Exercise: Look through the entries. Copy each line that has the word "inch".

-----

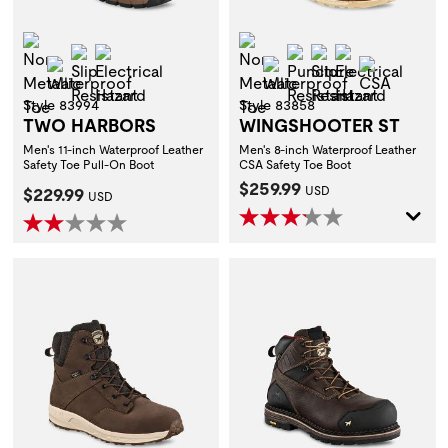
Non-Metallic Toe
Non-Metallic Toe
Slip Resistant
Electrical Hazard
Puncture Resistant
Slip Resistant
Electrical H
Waterproof
Waterproof
CSA
Style 83994
Style 83858
TWO HARBORS
WINGSHOOTER ST
Men's 11-inch Waterproof Leather
Men's 8-inch Waterproof Leather
Safety Toe Pull-On Boot
CSA Safety Toe Boot
Current Price:
$259.99
Current Price:
$229.99
USD
USD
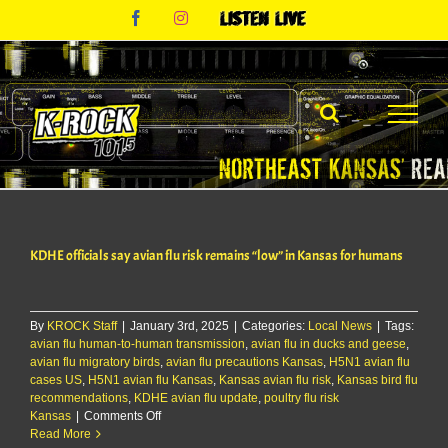
Skip
Facebook
Instagram
Listen
to
Live
content
KDHE officials say avian flu risk remains “low” in Kansas for humans
By
KROCK Staff
|
January 3rd, 2025
|
Categories:
Local News
|
Tags:
avian flu human-to-human transmission
,
avian flu in ducks and geese
,
avian flu migratory birds
,
avian flu precautions Kansas
,
H5N1 avian flu
cases US
,
H5N1 avian flu Kansas
,
Kansas avian flu risk
,
Kansas bird flu
recommendations
,
KDHE avian flu update
,
poultry flu risk
on
Kansas
|
Comments Off
KDHE
Read More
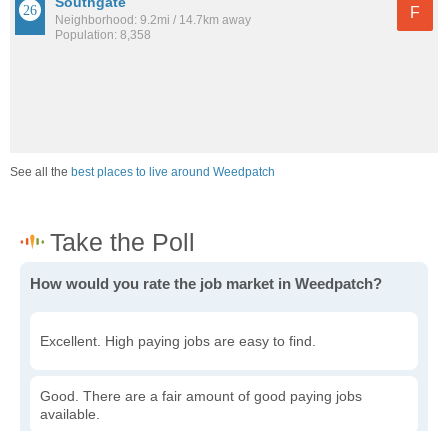
Southgate
F
Neighborhood: 9.2mi / 14.7km away
Population: 8,358
See all the
best places to live around Weedpatch
How would you rate the job market in Weedpatch?
Excellent. High paying jobs are easy to find.
Good. There are a fair amount of good paying jobs
available.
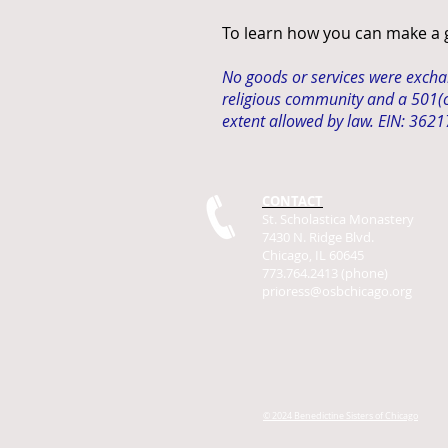
To learn how you can make a gi
No goods or services were exchang
religious community and a 501(c)
extent allowed by law. EIN: 362
CONTACT
St. Scholastica Monastery
7430 N. Ridge Blvd.
Chicago, IL 60645
773.764.2413 (phone)
prioress@osbchicago.org
© 2024 Benedictine Sisters of Chicago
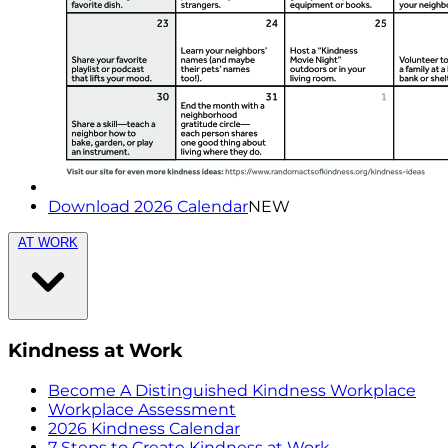
Download 2026 Calendar
NEW
AT WORK
Kindness at Work
Become A Distinguished Kindness Workplace
Workplace Assessment
2026 Kindness Calendar
7 Steps to Create Kindness at Work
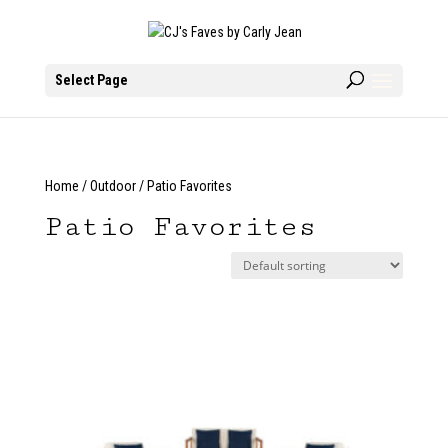
Select Page
Home
/
Outdoor
/ Patio Favorites
Patio Favorites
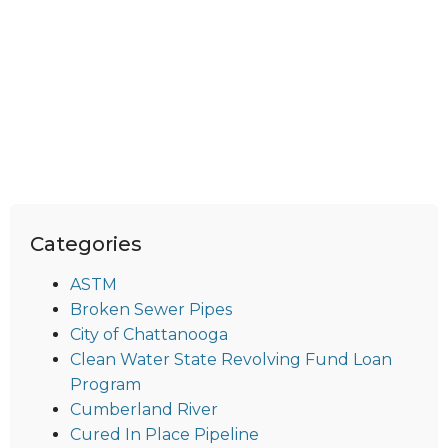
Categories
ASTM
Broken Sewer Pipes
City of Chattanooga
Clean Water State Revolving Fund Loan
Program
Cumberland River
Cured In Place Pipeline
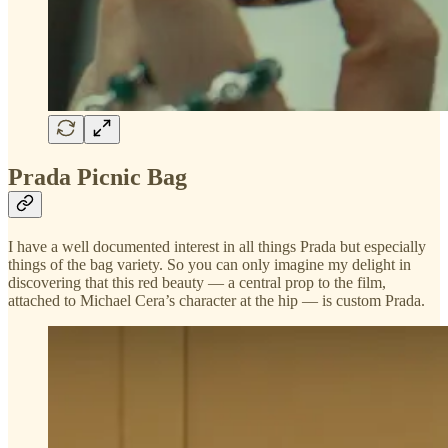
Prada Picnic Bag
I have a well documented interest in all things Prada but especially
things of the bag variety. So you can only imagine my delight in
discovering that this red beauty — a central prop to the film,
attached to Michael Cera’s character at the hip — is custom Prada.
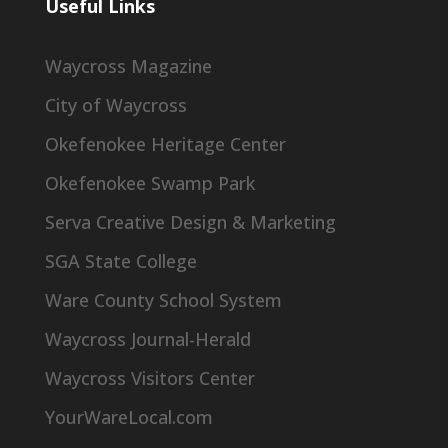
Useful Links
Waycross Magazine
City of Waycross
Okefenokee Heritage Center
Okefenokee Swamp Park
Serva Creative Design & Marketing
SGA State College
Ware County School System
Waycross Journal-Herald
Waycross Visitors Center
YourWareLocal.com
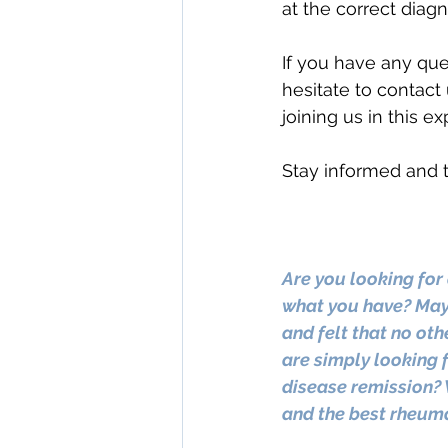
at the correct diagn
If you have any que
hesitate to contact 
joining us in this e
Stay informed and t
Are you looking for 
what you have? Mayb
and felt that no oth
are simply looking f
disease remission? 
and the best rheuma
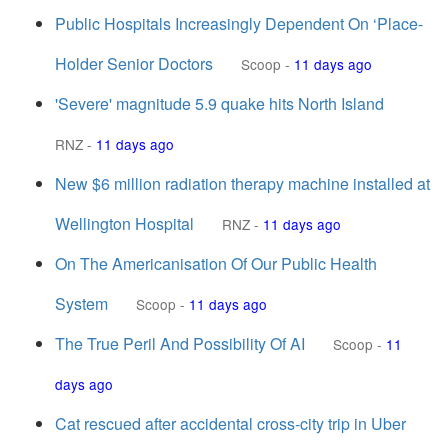
Public Hospitals Increasingly Dependent On ‘Place-
Holder Senior Doctors
Scoop
-
11 days ago
'Severe' magnitude 5.9 quake hits North Island
RNZ
-
11 days ago
New $6 million radiation therapy machine installed at
Wellington Hospital
RNZ
-
11 days ago
On The Americanisation Of Our Public Health
System
Scoop
-
11 days ago
The True Peril And Possibility Of AI
Scoop
-
11
days ago
Cat rescued after accidental cross-city trip in Uber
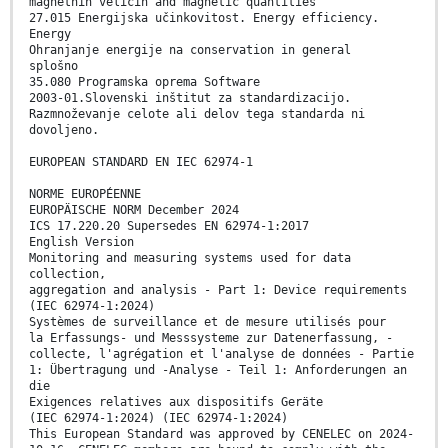
magnetnih veličin and magnetic quantities
27.015 Energijska učinkovitost. Energy efficiency.
Energy
Ohranjanje energije na conservation in general
splošno
35.080 Programska oprema Software
2003-01.Slovenski inštitut za standardizacijo.
Razmnoževanje celote ali delov tega standarda ni
dovoljeno.
EUROPEAN STANDARD EN IEC 62974-1
NORME EUROPÉENNE
EUROPÄISCHE NORM December 2024
ICS 17.220.20 Supersedes EN 62974-1:2017
English Version
Monitoring and measuring systems used for data
collection,
aggregation and analysis - Part 1: Device requirements
(IEC 62974-1:2024)
Systèmes de surveillance et de mesure utilisés pour
la Erfassungs- und Messsysteme zur Datenerfassung, -
collecte, l'agrégation et l'analyse de données - Partie
1: Übertragung und -Analyse - Teil 1: Anforderungen an
die
Exigences relatives aux dispositifs Geräte
(IEC 62974-1:2024) (IEC 62974-1:2024)
This European Standard was approved by CENELEC on 2024-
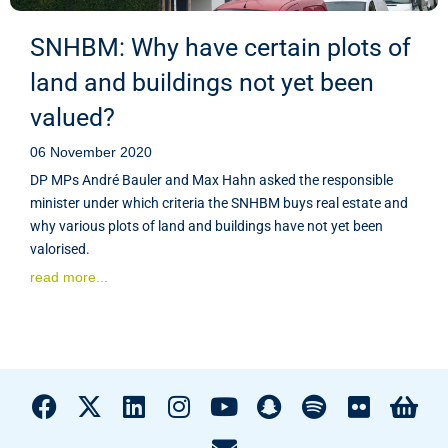
SNHBM: Why have certain plots of
land and buildings not yet been
valued?
06 November 2020
DP MPs André Bauler and Max Hahn asked the responsible
minister under which criteria the SNHBM buys real estate and
why various plots of land and buildings have not yet been
valorised.
read more...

-----

Finished exercise:
Men's 11-inch Waterproof Leather
Men's 8-inch Waterproof Leather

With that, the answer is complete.